# brush piles



## ConspiracyMike (Oct 5, 2009)

is it illegal to place brush piles in the lakes in texas?


----------



## slabnabbin (May 25, 2010)

*brushpiles*

yes but you need to contact the resevoir controlling authority to ask what is allowed for the particular body of water you want to put them in
i callled tpw about placing brush piles in conroe and they referred me to the san jacinto river authority and they said you could place what ever you want as far as brush/pvc structures. the guy even told me " if they were to drain the lake it would look like a junk yard" and i would have to agree bc last time i fished a brush pile i had hell getting my anchor up bc it was hung in the middle of a tractor tire.


----------



## slabseaker (Dec 7, 2009)

*answer to your question*

Im really not sure myself. I heard you have to have a permit. but not really sure where to get it. I was out putting some out in Conroe last yr and had two game wardens come to check us for safety and had a hole baot load of brush and they never said anything. just checked us for life jackets and safety stuff. was afraid to ask them. they never said anything. so not sure myself. I will see what the other responses are. hope we find out.SS

It seems like its only a good thing to ad habatat to the system....

> _EXTRACTED MATERIAL_
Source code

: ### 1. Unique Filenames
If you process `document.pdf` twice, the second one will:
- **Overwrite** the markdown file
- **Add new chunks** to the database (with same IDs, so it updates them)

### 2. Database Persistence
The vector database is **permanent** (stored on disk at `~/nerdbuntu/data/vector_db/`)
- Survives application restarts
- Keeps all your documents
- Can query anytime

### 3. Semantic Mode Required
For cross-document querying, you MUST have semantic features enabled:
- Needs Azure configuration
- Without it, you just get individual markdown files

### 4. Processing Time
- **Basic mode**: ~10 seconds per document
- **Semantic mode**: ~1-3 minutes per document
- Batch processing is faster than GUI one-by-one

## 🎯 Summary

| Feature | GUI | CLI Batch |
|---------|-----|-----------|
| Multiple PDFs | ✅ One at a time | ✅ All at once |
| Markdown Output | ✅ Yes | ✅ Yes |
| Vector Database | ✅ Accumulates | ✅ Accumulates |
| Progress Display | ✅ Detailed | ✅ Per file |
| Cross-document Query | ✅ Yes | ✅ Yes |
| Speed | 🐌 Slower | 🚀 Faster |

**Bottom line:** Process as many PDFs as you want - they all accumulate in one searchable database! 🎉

---

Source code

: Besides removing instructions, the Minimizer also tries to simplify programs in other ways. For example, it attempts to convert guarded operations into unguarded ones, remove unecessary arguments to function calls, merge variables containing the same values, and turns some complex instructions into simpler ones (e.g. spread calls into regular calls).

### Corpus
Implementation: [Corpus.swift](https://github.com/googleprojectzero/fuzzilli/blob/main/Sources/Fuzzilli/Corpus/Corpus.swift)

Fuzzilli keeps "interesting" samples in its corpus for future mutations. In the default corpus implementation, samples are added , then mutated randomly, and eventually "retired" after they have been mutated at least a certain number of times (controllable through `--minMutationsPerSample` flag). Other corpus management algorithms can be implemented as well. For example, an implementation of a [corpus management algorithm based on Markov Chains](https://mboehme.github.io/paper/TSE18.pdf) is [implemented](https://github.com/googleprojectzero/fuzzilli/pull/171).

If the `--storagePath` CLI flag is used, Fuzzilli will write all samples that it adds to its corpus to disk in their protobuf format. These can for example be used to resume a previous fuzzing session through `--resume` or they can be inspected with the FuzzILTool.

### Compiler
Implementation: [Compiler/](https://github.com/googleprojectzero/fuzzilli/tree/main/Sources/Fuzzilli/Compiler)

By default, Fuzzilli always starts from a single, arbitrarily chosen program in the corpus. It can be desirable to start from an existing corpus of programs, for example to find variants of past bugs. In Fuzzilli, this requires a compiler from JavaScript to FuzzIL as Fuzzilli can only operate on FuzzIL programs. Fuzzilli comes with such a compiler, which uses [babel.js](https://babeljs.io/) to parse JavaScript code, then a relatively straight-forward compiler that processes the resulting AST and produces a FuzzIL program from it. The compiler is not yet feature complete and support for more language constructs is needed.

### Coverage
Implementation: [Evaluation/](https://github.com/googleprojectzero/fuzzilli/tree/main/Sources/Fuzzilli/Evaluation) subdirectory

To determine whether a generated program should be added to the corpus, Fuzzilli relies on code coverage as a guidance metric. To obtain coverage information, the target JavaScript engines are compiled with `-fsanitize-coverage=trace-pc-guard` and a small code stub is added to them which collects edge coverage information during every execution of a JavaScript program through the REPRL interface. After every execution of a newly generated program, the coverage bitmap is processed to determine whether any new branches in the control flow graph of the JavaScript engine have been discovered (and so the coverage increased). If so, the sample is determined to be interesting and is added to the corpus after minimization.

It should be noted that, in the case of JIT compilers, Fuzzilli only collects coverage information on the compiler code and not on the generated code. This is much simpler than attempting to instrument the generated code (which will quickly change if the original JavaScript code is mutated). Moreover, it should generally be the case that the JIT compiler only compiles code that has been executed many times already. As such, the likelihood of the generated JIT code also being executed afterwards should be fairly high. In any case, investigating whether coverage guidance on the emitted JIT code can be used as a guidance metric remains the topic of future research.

> _ASSIGNED TASK 1_
In the brush piles thread, which authority was one poster referred to when they asked about placing brush piles in Conroe?
> _ASSIGNED TASK 2_
Summarize the brush piles thread in two sentences.

> _TASK ANSWER 1_
The San Jacinto River Authority.

> _TASK ANSWER 2_
A poster asks whether placing brush piles in Texas lakes is illegal, and one reply says it is allowed but advises contacting the reservoir's controlling authority, which for Conroe permitted any brush or PVC structures. Another reply is unsure, having heard a permit is required, and notes that game wardens who checked a boatload of brush in Conroe only inspected safety equipment and said nothing about it.